### Text for analysis
By Mariah Cox | Bond LSC
It’s hard for a sixth-grader to nail down exactly what she wants to do for the rest of her life, but that’s when the process started for Madison Green. After all, it isn’t the easiest of decisions.
With a wide range of possibilities, it can be hard for anyone to be truly sure of a decision that will shape the rest of their life.
For Green, a junior biology and public health dual major, her path shifted toward science when she joined Science Olympiad, a national nonprofit organization dedicated to improving the quality of K-12 science education.
Once a week, every week for seven years, Green met after school with her friends and mentors to learn and prepare for competitions. The organization gave her the opportunity to try out different areas of science such as chemistry, biology and physics. With events that range from building Rube Goldberg-like devices to others focused on microbes or designing experiments, the events and preparation run the gambit of science, medicine and engineering. Through the academic seasons, Green built on what she learned previously, expanded her knowledge of science and fell in love with research.
“Science Olympiad really helped me focus more on biology and it also helped me become an independent learner,” Green said. “For all the events at the national level, we really had to take charge and decide what we needed to learn and where we needed to strengthen our knowledge.”
After all of her years competing in Science Olympiad, Green knew she wanted to pursue science, but the question now was in what capacity.
Early on in her undergraduate career Green started looking for opportunities in research to supplement what she was learning in class. She remembers being drawn to Cheryl Rosenfeld’s lab in the Bond Life Sciences Center because of the opportunity to research behavior in mice models.
“I became very interested in public health in high school,” Green said. “When I got to college, I began exploring different careers in the health care field and public health really stuck out to me. I realized I wanted to work more one-on-one with patients.”
Being able to give back and help her community was a top factor in Green’s decision to add public health as a second major. She saw the opportunity to connect her interest in biology and public health through her research in Rosenfeld’s lab. Overall, public health’s ability to assess problems on a population level drew Green in.
“We’re looking at the maternal-fetal effects of oxycodone on mother mice. My research partner is looking more at behavior and I’m looking at the placenta,” Green said. “It’s definitely an interesting bridge for myself between my biology major and my public health major. As a public health major, we’ve looked into the opioid crisis and the effect’s it’s having across the nation and here in Missouri.”
In order to solidify her decision, Green also joined Beta Beta Beta, the biology honor society, and pre-med society. In both groups, Green has found support and guidance from her fellow peers and mentors. Ultimately, her involvement in pre-med society is what guided her toward applying to medical school post-graduation.
But now, the big decision lies in what branch of medicine to pursue.
“I’m hoping to figure that out when I get to medical school, but right now, I’m really focused on emergency medicine as a strong contender,” Green said. “I think there is a great opportunity to impact public health whether it be because of the opioid crisis or people whose symptoms have worsened over time because they didn’t have access to a family health practitioner.”
Green’s life has been composed of carefully calculated steps that will one day launch her into her career. From Science Olympiad, to Rosenfeld’s lab, science societies and one day medical school, Green wants to ensure she’s on the right track.

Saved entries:

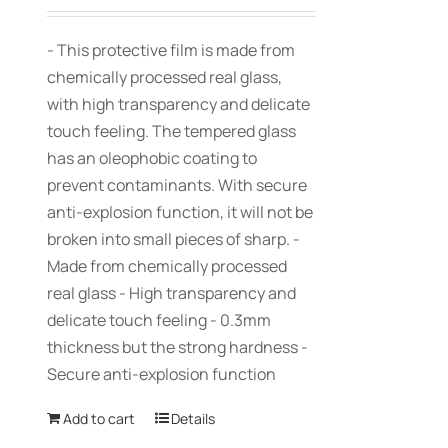
- This protective film is made from
chemically processed real glass,
with high transparency and delicate
touch feeling. The tempered glass
has an oleophobic coating to
prevent contaminants. With secure
anti-explosion function, it will not be
broken into small pieces of sharp. -
Made from chemically processed
real glass - High transparency and
delicate touch feeling - 0.3mm
thickness but the strong hardness -
Secure anti-explosion function
Add to cart
Details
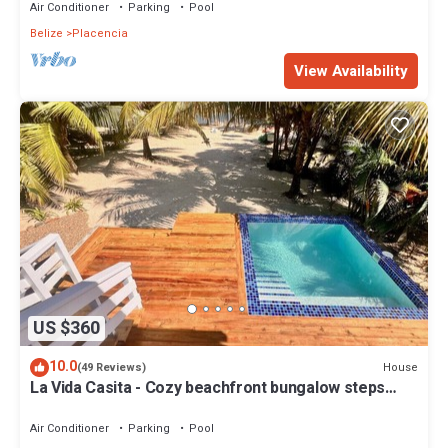
Air Conditioner
Parking
Pool
Belize
Placencia
View Availability
US $360
10.0
House
(49 Reviews)
La Vida Casita - Cozy beachfront bungalow steps
from the beach.
Air Conditioner
Parking
Pool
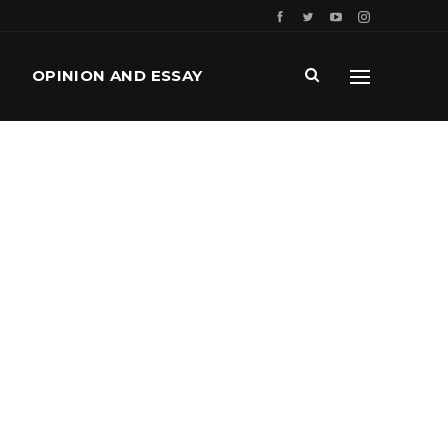
OPINION AND ESSAY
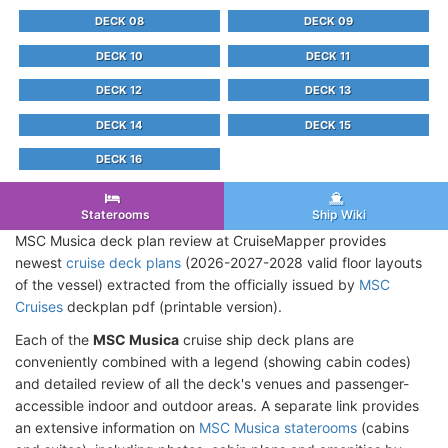
DECK 08
DECK 09
DECK 10
DECK 11
DECK 12
DECK 13
DECK 14
DECK 15
DECK 16
Staterooms
Ship Wiki
MSC Musica deck plan review at CruiseMapper provides
newest
cruise deck plans
(2026-2027-2028 valid floor layouts
of the vessel) extracted from the officially issued by
MSC
Cruises
deckplan pdf (printable version).
Each of the
MSC Musica
cruise ship deck plans are
conveniently combined with a legend (showing cabin codes)
and detailed review of all the deck's venues and passenger-
accessible indoor and outdoor areas. A separate link provides
an extensive information on
MSC Musica staterooms
(cabins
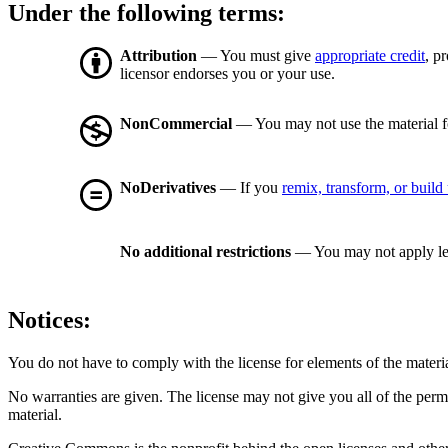
Under the following terms:
Attribution
— You must give
appropriate credit
, p
licensor endorses you or your use.
NonCommercial
— You may not use the material 
NoDerivatives
— If you
remix, transform, or build
No additional restrictions
— You may not apply le
Notices:
You do not have to comply with the license for elements of the materi
No warranties are given. The license may not give you all of the perm
material.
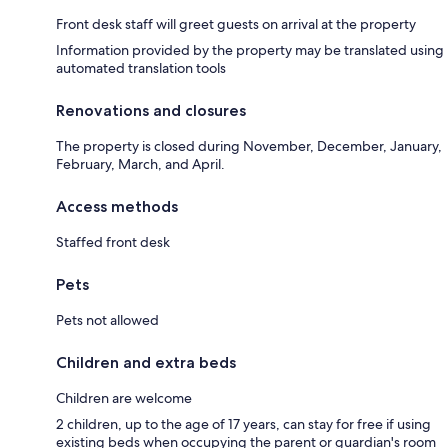
Front desk staff will greet guests on arrival at the property
Information provided by the property may be translated using
automated translation tools
Renovations and closures
The property is closed during November, December, January,
February, March, and April.
Access methods
Staffed front desk
Pets
Pets not allowed
Children and extra beds
Children are welcome
2 children, up to the age of 17 years, can stay for free if using
existing beds when occupying the parent or guardian's room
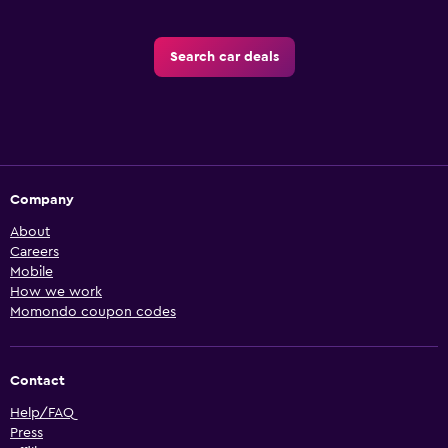
Search car deals
Company
About
Careers
Mobile
How we work
Momondo coupon codes
Contact
Help/FAQ
Press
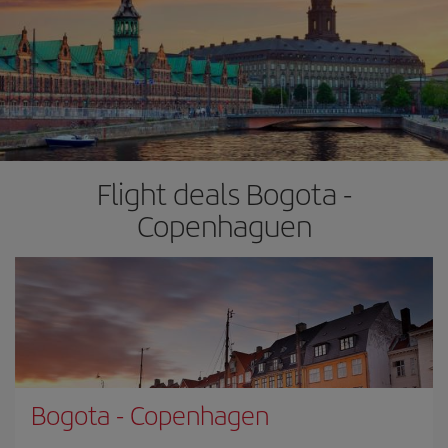
Flight deals Bogota -
Copenhaguen
Bogota
-
Copenhagen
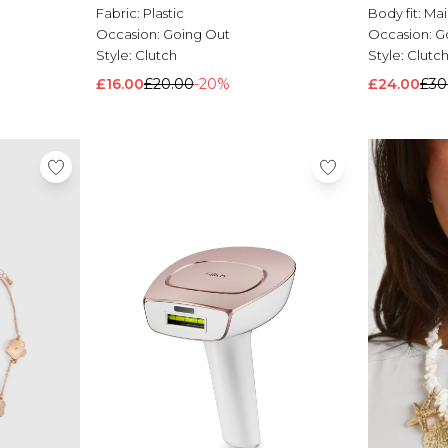
Fabric:
Plastic
Body fit:
Mai
Occasion:
Going Out
Occasion:
G
Style:
Clutch
Style:
Clutc
£16.00
£20.00
-20%
£24.00
£30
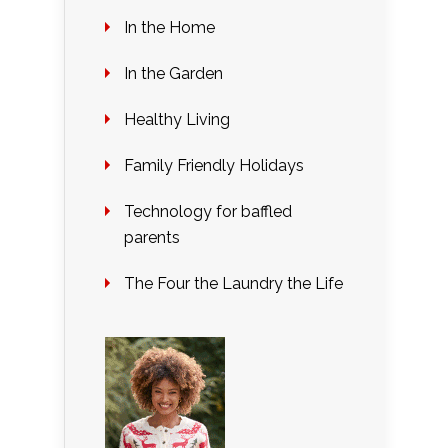
In the Home
In the Garden
Healthy Living
Family Friendly Holidays
Technology for baffled
parents
The Four the Laundry the Life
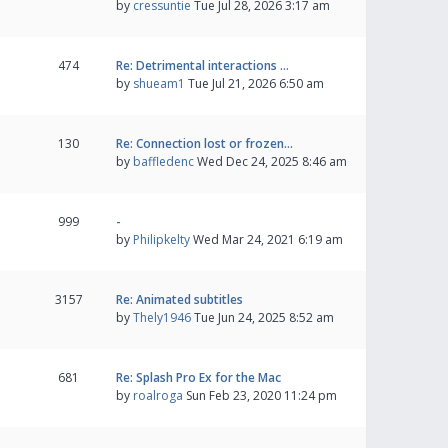
by
cressuntie
Tue Jul 28, 2026 3:17 am
474
Re: Detrimental interactions …
by
shueam1
Tue Jul 21, 2026 6:50 am
130
Re: Connection lost or frozen…
by
baffledenc
Wed Dec 24, 2025 8:46 am
999
-
by
Philipkelty
Wed Mar 24, 2021 6:19 am
3157
Re: Animated subtitles
by
Thely1946
Tue Jun 24, 2025 8:52 am
681
Re: Splash Pro Ex for the Mac
by
roalroga
Sun Feb 23, 2020 11:24 pm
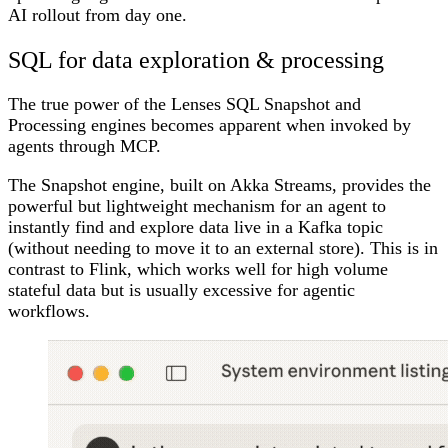
AI rollout from day one.
SQL for data exploration & processing
The true power of the Lenses SQL Snapshot and
Processing engines becomes apparent when invoked by
agents through MCP.
The Snapshot engine, built on Akka Streams, provides the
powerful but lightweight mechanism for an agent to
instantly find and explore data live in a Kafka topic
(without needing to move it to an external store). This is in
contrast to Flink, which works well for high volume
stateful data but is usually excessive for agentic
workflows.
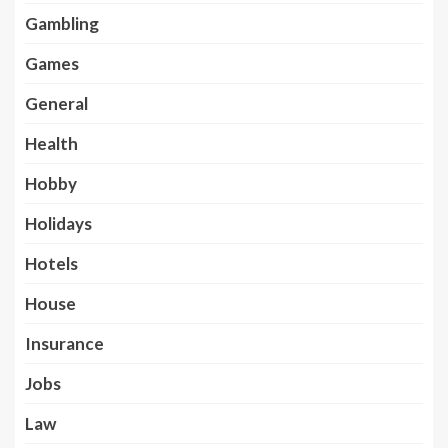
Gambling
Games
General
Health
Hobby
Holidays
Hotels
House
Insurance
Jobs
Law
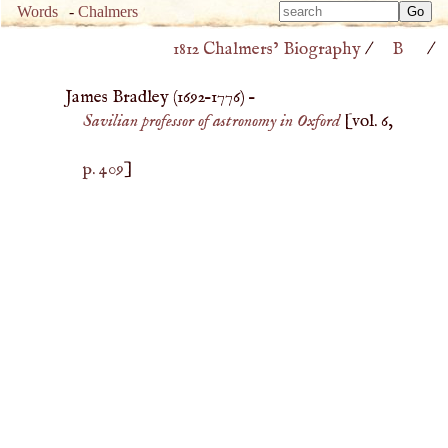
Type 
Words
-
Chalmers
Type 
m
1812 Chalmers’ Biography
/
B
/
m
charac
charac
for resu
James Bradley (
1692
–
1776
) –
for resu
Savilian professor of astronomy in Oxford
[vol. 6,
p. 409
]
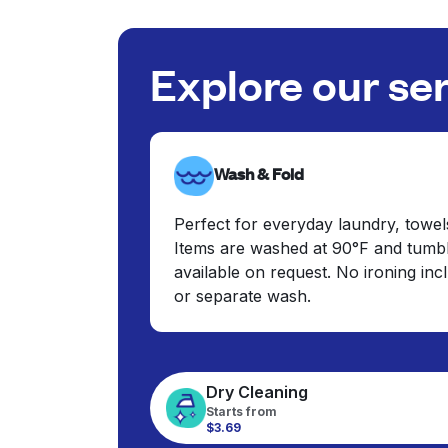
Explore our se
Wash & Fold
Perfect for everyday laundry, towel
Items are washed at 90°F and tumbl
available on request. No ironing in
or separate wash.
Dry Cleaning
Starts from
$3.69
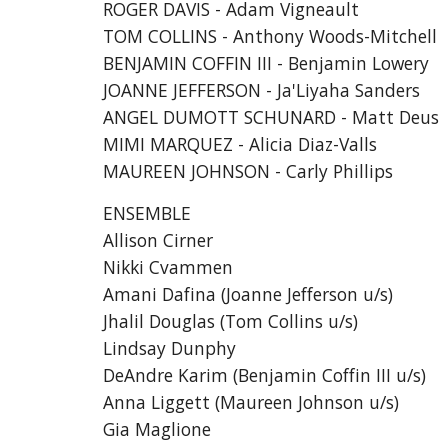
ROGER DAVIS - Adam Vigneault
TOM COLLINS - Anthony Woods-Mitchell
BENJAMIN COFFIN III - Benjamin Lowery
JOANNE JEFFERSON - Ja'Liyaha Sanders
ANGEL DUMOTT SCHUNARD - Matt Deus
MIMI MARQUEZ - Alicia Diaz-Valls
MAUREEN JOHNSON - Carly Phillips
ENSEMBLE
Allison Cirner
Nikki Cvammen
Amani Dafina (Joanne Jefferson u/s)
Jhalil Douglas (Tom Collins u/s)
Lindsay Dunphy
DeAndre Karim (Benjamin Coffin III u/s)
Anna Liggett (Maureen Johnson u/s)
Gia Maglione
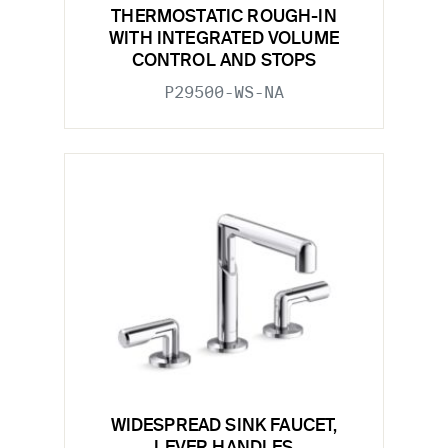
THERMOSTATIC ROUGH-IN
WITH INTEGRATED VOLUME
CONTROL AND STOPS
P29500-WS-NA
WIDESPREAD SINK FAUCET,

### What you will do
Print the part of the profile of Madison Green from "Green’s life has" to "the right track." word for word.

### Output
Green’s life has been composed of carefully calculated steps that will one day launch her into her career. From Science Olympiad, to Rosenfeld’s lab, science societies and one day medical school, Green wants to ensure she’s on the right track.